He felt her eyes on him, and turned as she looked away. She knew he disliked to be surprised in a self-revelatory mood, and she had time to notice his features assume their usual impersonal cast. That she regretted; the wistfulness had been ingenuous and touching. At times she felt that he deliberately submerged his most likable traits. That was a great pity, because it gave Louise new incentives to go off on her independent courses. Miriam felt that his self-consciousness had begun by hurting Louise, driving her to protect herself against a coldness she couldn’t understand. The unfortunate result was that Louise had rather more than protected herself: had gradually attained a self-sufficiency that took Keble’s coldness for granted, even inducing it. That was a moral advantage which Miriam’s femininity resented, though nothing could have drawn the admission from her.
She was glad when Louise, by a new manoeuvre in the talk, gave her an excuse to go into the next room. For there were times when nothing sheathed the sharp edges of life so satisfactorily as a half hour at the piano.
4
Only when she had waved Keble farewell from the back of the train at Witney did Louise allow herself to dwell on the significance of the step she had taken. Keble’s generous acquiescence in her plan merely underlined the little question that kept irritating her conscience. For all her skill she hadn’t known how to assure Keble that she wasn’t turning her back on him; for all her love she couldn’t have admitted to him that she was setting out for a sanatorium, to undergo treatment for social ignorances in the hope of returning to him more fit than ever. With the train now bolting east, she had the nervous dread of a prospective patient.
Yet as province after province rolled by, and the dreary prairie began to be broken first by lakes and woods, then by larger and larger communities, graduating her approach into civilization, her natural optimism asserted itself in a typically vehement reaction. Now that there was no turning back, the obvious thing to do was to wring every possibility out of the experience to which she was committed. Nothing should be too superficial for her attention. To Miriam’s relief her despondency gave place to a feverish activity of observation. She began to notice her fellow-travelers and to tick them off mercilessly, one by one, with all their worths and blemishes.

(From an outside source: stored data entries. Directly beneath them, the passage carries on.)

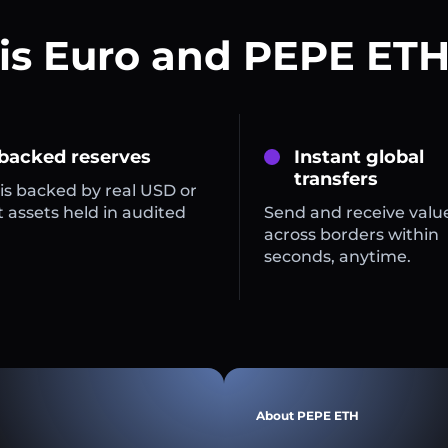
is Euro and PEPE ETH
 backed reserves
Instant global
transfers
is backed by real USD or
 assets held in audited
Send and receive valu
across borders within
seconds, anytime.
About PEPE ETH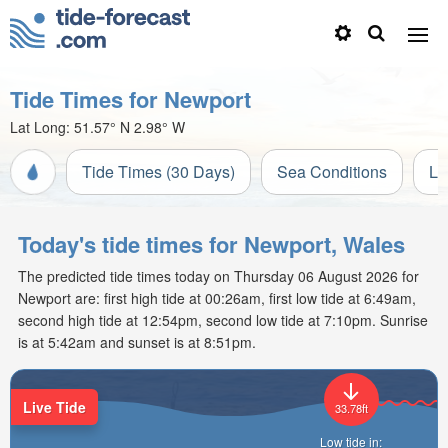
Tide Times for Newport
Lat Long:
51.57° N
2.98° W
Tide Times (30 Days)
Sea Conditions
Li
Today's tide times for Newport, Wales
The predicted tide times today on Thursday 06 August 2026 for
Newport are: first high tide at 00:26am, first low tide at 6:49am,
second high tide at 12:54pm, second low tide at 7:10pm. Sunrise
is at 5:42am and sunset is at 8:51pm.
Live Tide
33.78ft
Low tide in: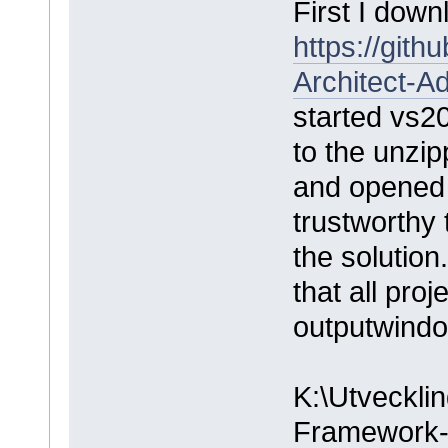
First I down
https://git
Architect-A
started vs2
to the unzipp
and opened 
trustworthy 
the solution
that all pro
outputwindo
K:\Utvecklin
Framework-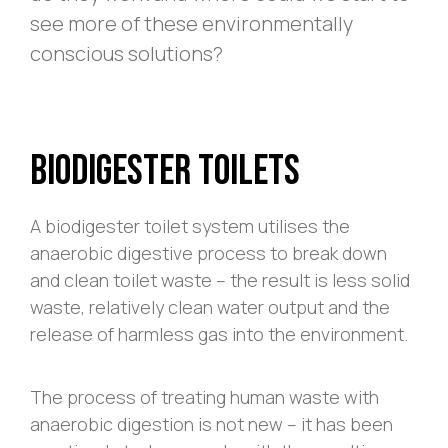
see more of these environmentally
conscious solutions?
Biodigester Toilets
A biodigester toilet system utilises the
anaerobic digestive process to break down
and clean toilet waste – the result is less solid
waste, relatively clean water output and the
release of harmless gas into the environment.
The process of treating human waste with
anaerobic digestion is not new – it has been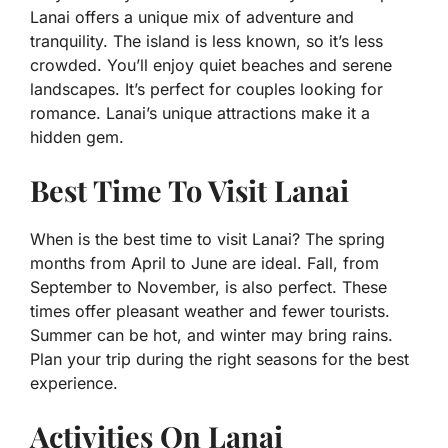
Lanai offers a unique mix of adventure and
tranquility. The island is less known, so it’s less
crowded. You’ll enjoy quiet beaches and serene
landscapes. It’s perfect for couples looking for
romance. Lanai’s unique attractions make it a
hidden gem.
Best Time To Visit Lanai
When is the best time to visit Lanai? The spring
months from April to June are ideal. Fall, from
September to November, is also perfect. These
times offer pleasant weather and fewer tourists.
Summer can be hot, and winter may bring rains.
Plan your trip during the right seasons for the best
experience.
Activities On Lanai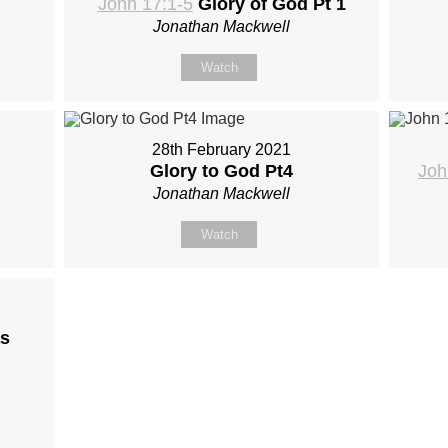
John 17:1-5
Glory of God Pt 1
Jonathan Mackwell
Watch
28th February 2021
Glory to God Pt4
Joh
Jonathan Mackwell
Watch
s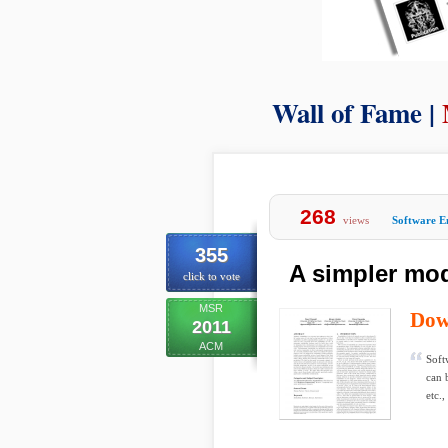
Wall of Fame |
268
views
Software E
355
A simpler mod
click to vote
MSR
Dow
2011
ACM
Soft
can 
etc.,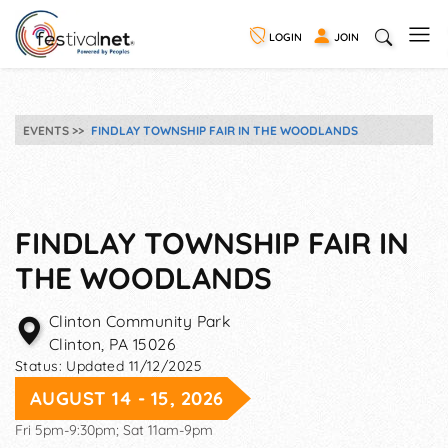
LOGIN
JOIN
EVENTS
FINDLAY TOWNSHIP FAIR IN THE WOODLANDS
FINDLAY TOWNSHIP FAIR IN
THE WOODLANDS
Clinton Community Park
Clinton
,
PA
15026
Status:
Updated 11/12/2025
AUGUST 14 - 15, 2026
Fri 5pm-9:30pm; Sat 11am-9pm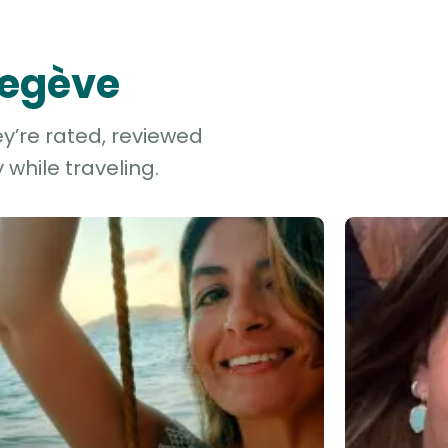
Megève
y’re rated, reviewed
while traveling.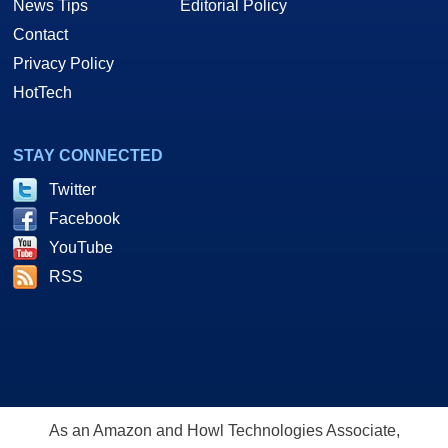
News Tips
Editorial Policy
Contact
Privacy Policy
HotTech
STAY CONNECTED
Twitter
Facebook
YouTube
RSS
As an Amazon and Howl Technologies Associate,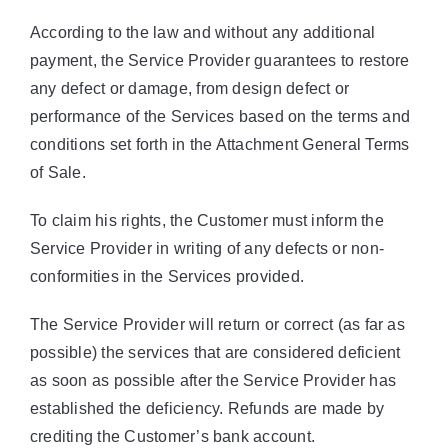
According to the law and without any additional
payment, the Service Provider guarantees to restore
any defect or damage, from design defect or
performance of the Services based on the terms and
conditions set forth in the Attachment General Terms
of Sale.
To claim his rights, the Customer must inform the
Service Provider in writing of any defects or non-
conformities in the Services provided.
The Service Provider will return or correct (as far as
possible) the services that are considered deficient
as soon as possible after the Service Provider has
established the deficiency. Refunds are made by
crediting the Customer’s bank account.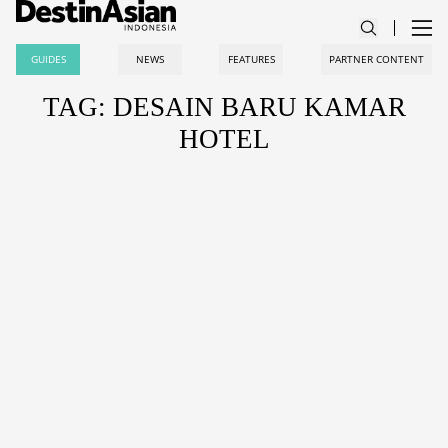
GUIDES
NEWS
FEATURES
PARTNER CONTENT
TAG: DESAIN BARU KAMAR
HOTEL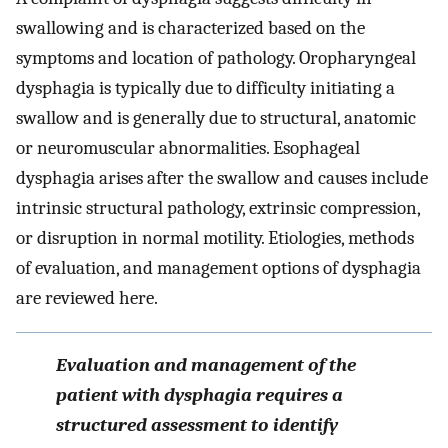
swallowing and is characterized based on the
symptoms and location of pathology. Oropharyngeal
dysphagia is typically due to difficulty initiating a
swallow and is generally due to structural, anatomic
or neuromuscular abnormalities. Esophageal
dysphagia arises after the swallow and causes include
intrinsic structural pathology, extrinsic compression,
or disruption in normal motility. Etiologies, methods
of evaluation, and management options of dysphagia
are reviewed here.
Evaluation and management of the
patient with dysphagia requires a
structured assessment to identify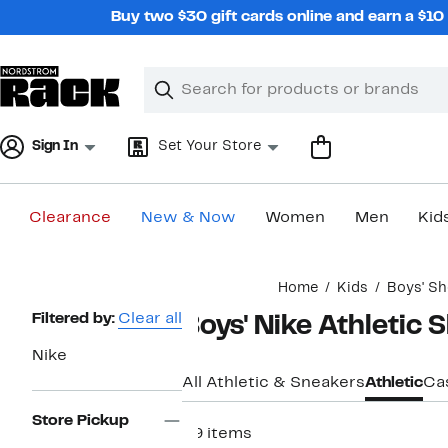
Skip
Buy two $30 gift cards online and earn a $1
navigation
Clear
Search
Clear
Search
Text
Sign In
Set Your Store
Clearance
New & Now
Women
Men
Kid
Main
Home
Kids
Boys' S
content
Page
Filtered by:
Clear all
Boys' Nike Athletic 
Navigation
Nike
All Athletic & Sneakers
Athletic
Ca
Store Pickup
59 items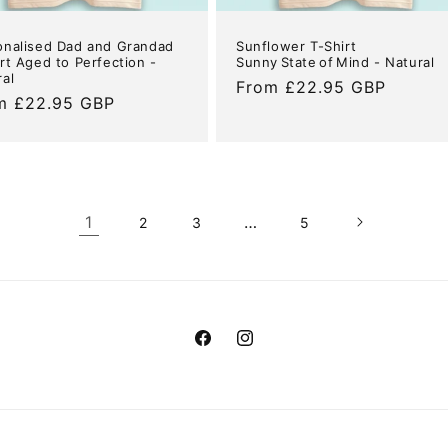
onalised Dad and Grandad
Sunflower T-Shirt
rt Aged to Perfection -
Sunny State of Mind - Natural
ral
Regular
From £22.95 GBP
ular
m £22.95 GBP
price
e
1
…
2
3
5
Facebook
Instagram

“Let’s leave no stone unturned, Miriam,” she said, imperatively, as they neared their first halting place. “I won’t go home till I’ve done and seen and had one of everything. Then for the next eighty years I shall be able to out-small-talk the most outrageous dude that ever dares cross my threshold.”
She kept rein on the excitement caused in her by the hotels, shops, museums, and theatres of Toronto and Montreal, for from Miriam’s lukewarmness she divined that they were at best but carbon copies of the hotels, shops, museums, and theatres of New York. So she contented herself with watching the movements of her companion, marveling at Miriam’s easy way with porters and chambermaids, her ability to arrive on the right platform ten minutes before the right train departed, to secure the most pleasant rooms at the least exorbitant rate and order the most judicious dinners, all without fuss or worry. Having learned that traveling was one of the major modern arts, she added it to the list of subjects in which she was enrolled as student. By the time they had reached Fifth Avenue and put up at a hostelry that was still imposing, though it had been half forgotten in the mania for newer and gayer establishments, Louise was imperturbable.
During the next few days the experience that made the deepest impression on her was the religious earnestness with which one was expected to cultivate one’s exterior. On a memorable, but modest visit to Winnipeg with her father,—who was attending a medical conference,—she had “gone in and bought” whatever she had been in need of. Never had she dreamt that so much art and science could be brought to bear on the merely getting of oneself groomed. But after a few seances in the neighborhood of Fifty-Seventh Street, Louise threw herself into this strange new cult with characteristic fervor. This was partly due to the fact that Madame Adèle, the dressmaker, and Monsieur Jules, the hairdresser, had accomplished what good portrait painters often accomplish, and thrown into relief properties of body and soul of which she had never been aware.
At the end of a fortnight she had mastered many rites, and when the last frocks, hats, gloves, and slippers had arrived, and she had adapted her steps and gestures and rhythms to the unbelievable new picture she made, Miriam, for the first time since their association, expressed herself as satisfied.
“I’ve been waiting to see you dressed,” she announced as they sat in the tea-room of a fashionable hotel. “It’s the final test. And you pass—magna cum laude. Opposite you I feel dull and not at all what you would once have called distinguished-looking.”